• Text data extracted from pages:
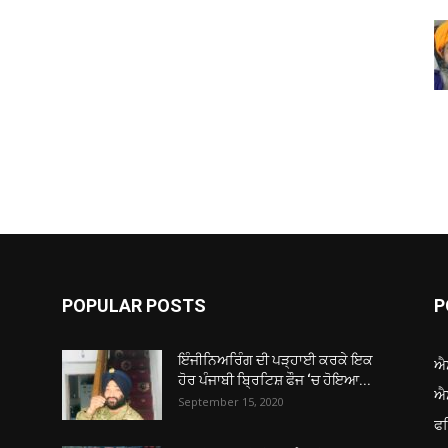
POPULAR POSTS
P
ਇੰਜੀਨਿਅਰਿੰਗ ਦੀ ਪੜ੍ਹਾਈ ਕਰਕੇ ਇਕ
ਐ
ਹੋਰ ਪੰਜਾਬੀ ਬ੍ਰਿਟਿਸ਼ ਫੌਜ ‘ਚ ਹੋਇਆ...
ਐ
September 15, 2020
ਫ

• Task objective:
Retype every line of text from the items above character for character. Leave the pictures out of your answer.

• Expected answer:
POPULAR POSTS
P
ਇੰਜੀਨਿਅਰਿੰਗ ਦੀ ਪੜ੍ਹਾਈ ਕਰਕੇ ਇਕ
ਐ
ਹੋਰ ਪੰਜਾਬੀ ਬ੍ਰਿਟਿਸ਼ ਫੌਜ ‘ਚ ਹੋਇਆ...
ਐ
September 15, 2020
ਫ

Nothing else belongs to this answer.